Opera has taken a different approach, adopting a “whitelist” of IDNs created through domain registries that “have implemented anti-homographic character policies or otherwise limited the available set of characters to prevent URL spoofing.” Opera 8.0 beta 2 also adds an additional anti-phishing measure previously implemented by Firefox, displaying the owner of a site’s SSL encryption certificate alongside the “lock” icon that indicates a secure connection:
The update of Firefox comes less than two weeks after the Mozilla Project turned off IDN support as the default configuration in an effort to protect users from potential spoofing attacks using IDN.
Mozilla’s decision had been criticized by the Council of European National Top-Level-Domain Registries (CENTR), which said that turning off IDN support in browsers “is an overly zealous step that will harm public confidence in IDNs – a technology that is desperately needed in the non-English speaking world.”
At the time, the Mozilla Group called turning off IDN a necessary step but “obviously an unsatisfactory solution in the long term.” At the time, one of the authors of the IDN standard expressed hope that Mozilla would craft a more balanced solution.

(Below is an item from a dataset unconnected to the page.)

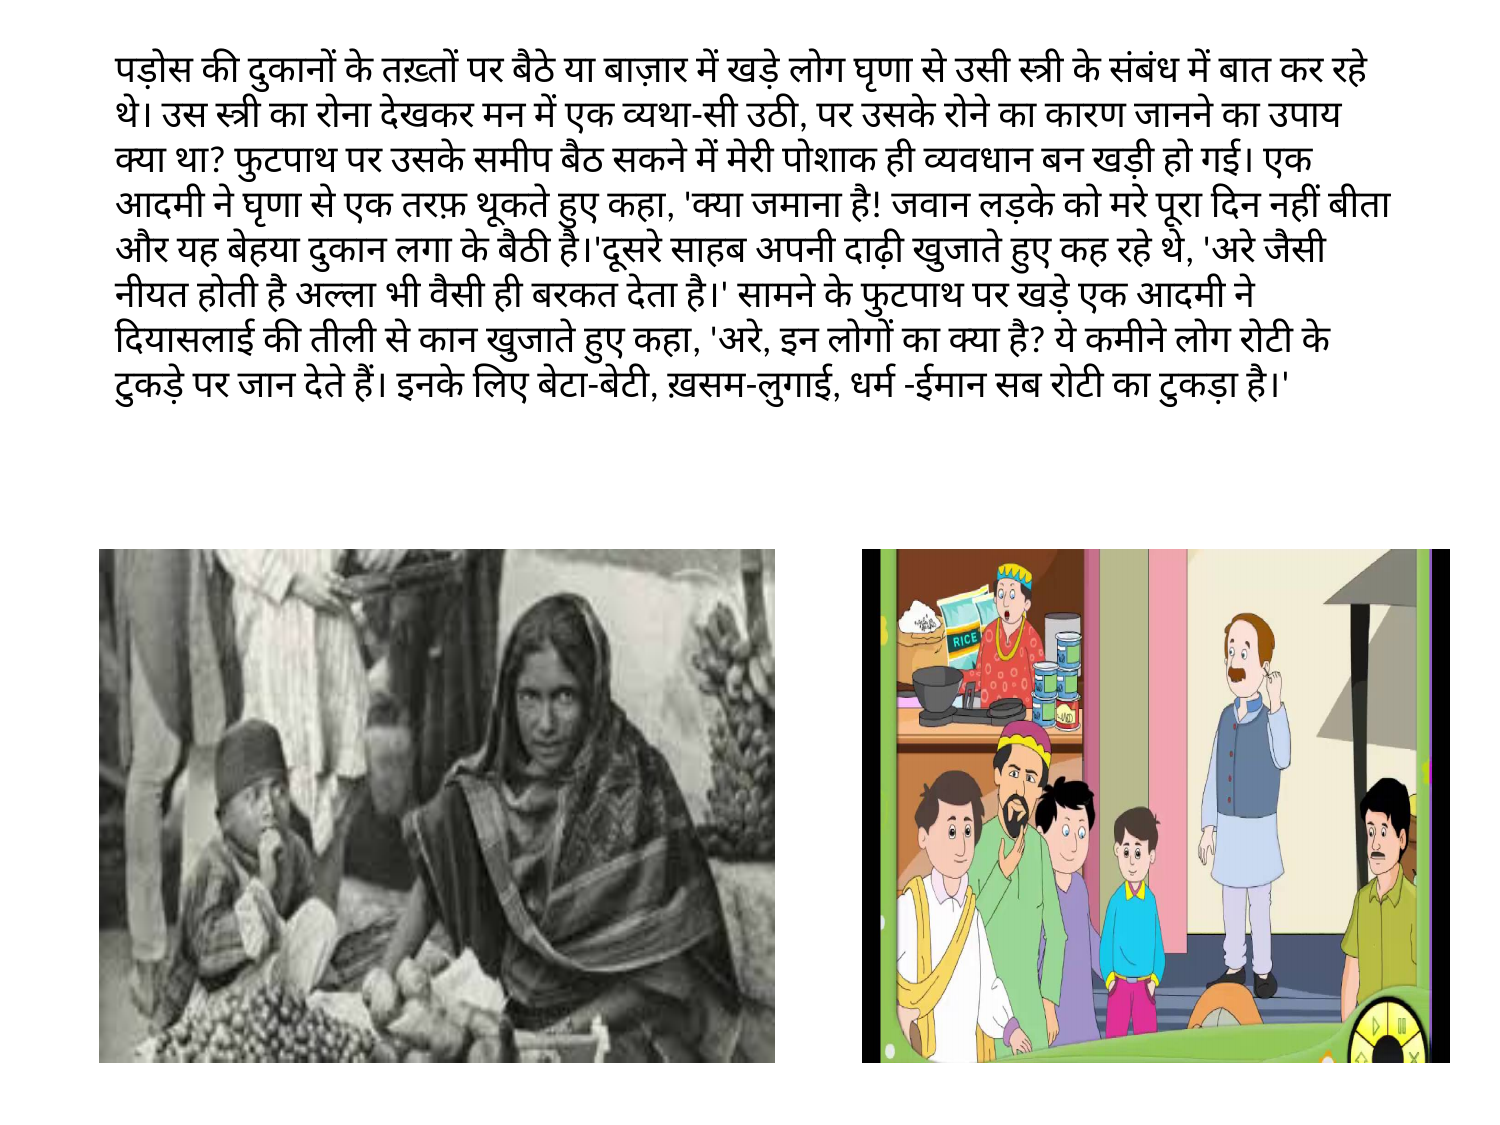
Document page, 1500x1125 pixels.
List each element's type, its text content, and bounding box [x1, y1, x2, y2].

picture [862, 549, 1451, 1063]
text_box पड़ोस की दुकानों के तख़्तों पर बैठे या बाज़ार में खड़े लोग घृणा से उसी स्त्री के संबंध में बात कर रहे थे। उस स्त्री का रोना देखकर मन में एक व्यथा-सी उठी, पर उसके रोने का कारण जानने का उपाय क्या था? फुटपाथ पर उसके समीप बैठ सकने में मेरी पोशाक ही व्यवधान बन खड़ी हो गई। एक आदमी ने घृणा से एक तरफ़ थूकते हुए कहा, 'क्या जमाना है! जवान लड़के को मरे पूरा दिन नहीं बीता और यह बेहया दुकान लगा के बैठी है।'दूसरे साहब अपनी दाढ़ी खुजाते हुए कह रहे थे, 'अरे जैसी नीयत होती है अल्ला भी वैसी ही बरकत देता है।' सामने के फुटपाथ पर खड़े एक आदमी ने दियासलाई की तीली से कान खुजाते हुए कहा, 'अरे, इन लोगों का क्या है? ये कमीने लोग रोटी के टुकड़े पर जान देते हैं। इनके लिए बेटा-बेटी, ख़सम-लुगाई, धर्म -ईमान सब रोटी का टुकड़ा है।' [99, 37, 1413, 413]
picture [99, 549, 776, 1063]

Paul Hoffman noted that the issue involves “deep, possibly justified, mistrust in the browser developer community. If someone took the lead on doing the right thing (on IDN), others would have to at least respond, if not exactly match what the leader did.”
Opera’s developers agree that “the IDN problem is not one that can be solved alone, but rather together with other browser vendors, domain name registries, certificate authorities and other members of the Internet community.”